What you should do: Check each line of the material for the string "expression", and copy the lines that have it.

• • •

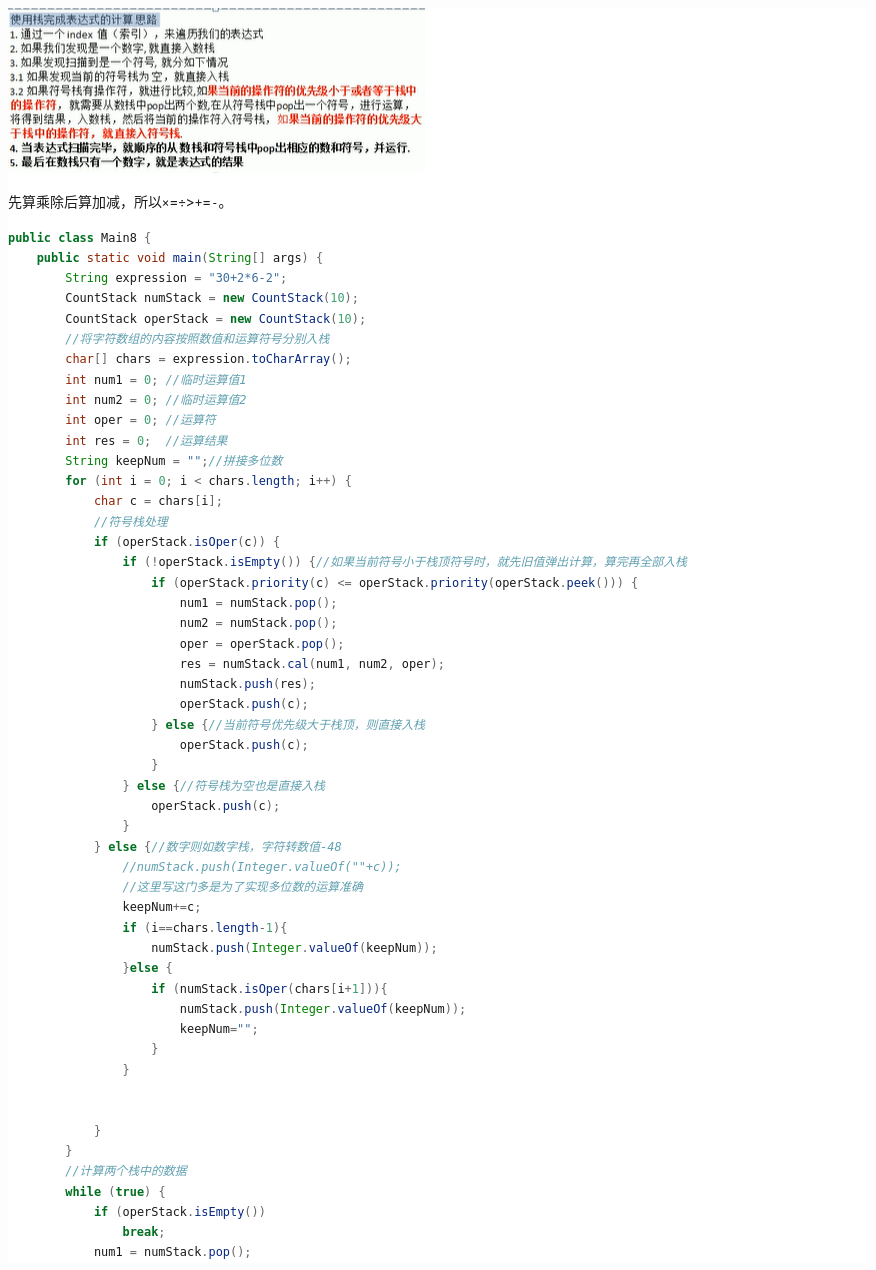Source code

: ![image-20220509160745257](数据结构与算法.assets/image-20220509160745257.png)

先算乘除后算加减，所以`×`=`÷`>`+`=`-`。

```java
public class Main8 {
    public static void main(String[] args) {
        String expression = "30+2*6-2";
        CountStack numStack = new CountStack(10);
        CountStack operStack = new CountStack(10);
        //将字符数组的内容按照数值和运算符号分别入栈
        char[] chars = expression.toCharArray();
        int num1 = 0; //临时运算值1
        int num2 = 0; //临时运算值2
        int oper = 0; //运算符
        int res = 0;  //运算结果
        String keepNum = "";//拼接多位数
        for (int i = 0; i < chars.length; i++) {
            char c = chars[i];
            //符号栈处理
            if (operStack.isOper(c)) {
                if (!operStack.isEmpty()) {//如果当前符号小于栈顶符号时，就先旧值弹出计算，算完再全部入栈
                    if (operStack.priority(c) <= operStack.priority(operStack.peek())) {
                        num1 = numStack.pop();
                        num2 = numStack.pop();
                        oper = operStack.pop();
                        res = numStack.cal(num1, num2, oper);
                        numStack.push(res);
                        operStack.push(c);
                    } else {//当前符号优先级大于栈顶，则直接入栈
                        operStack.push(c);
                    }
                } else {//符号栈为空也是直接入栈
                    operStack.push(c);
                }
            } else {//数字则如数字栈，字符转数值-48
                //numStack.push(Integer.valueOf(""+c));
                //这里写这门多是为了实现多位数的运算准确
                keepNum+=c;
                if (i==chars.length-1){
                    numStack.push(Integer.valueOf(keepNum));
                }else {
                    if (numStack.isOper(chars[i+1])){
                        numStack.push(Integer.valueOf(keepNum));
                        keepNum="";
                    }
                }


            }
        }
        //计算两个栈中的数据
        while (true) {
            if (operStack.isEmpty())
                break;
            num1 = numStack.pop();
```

• • •

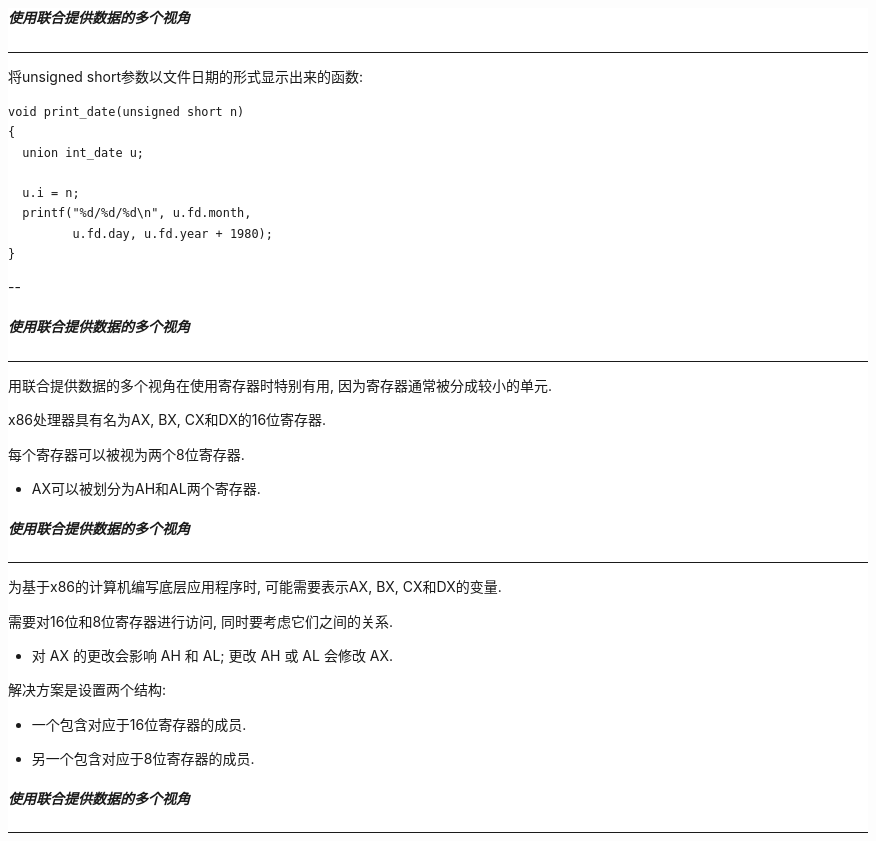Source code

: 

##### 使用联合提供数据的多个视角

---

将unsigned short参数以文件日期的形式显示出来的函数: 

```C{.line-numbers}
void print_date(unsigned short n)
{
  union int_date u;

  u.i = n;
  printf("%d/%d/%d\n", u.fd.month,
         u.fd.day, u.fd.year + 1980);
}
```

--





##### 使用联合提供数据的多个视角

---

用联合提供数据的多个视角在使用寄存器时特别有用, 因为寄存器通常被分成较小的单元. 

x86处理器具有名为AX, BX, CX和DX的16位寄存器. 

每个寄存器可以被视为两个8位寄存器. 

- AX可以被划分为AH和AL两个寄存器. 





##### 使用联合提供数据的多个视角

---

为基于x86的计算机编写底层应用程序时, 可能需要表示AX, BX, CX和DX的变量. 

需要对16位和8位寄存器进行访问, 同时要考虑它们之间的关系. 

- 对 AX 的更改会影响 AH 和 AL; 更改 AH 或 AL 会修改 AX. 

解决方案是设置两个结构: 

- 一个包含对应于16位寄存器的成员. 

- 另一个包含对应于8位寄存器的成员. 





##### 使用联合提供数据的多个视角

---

• • •

Response to this task:
        String expression = "30+2*6-2";
        char[] chars = expression.toCharArray();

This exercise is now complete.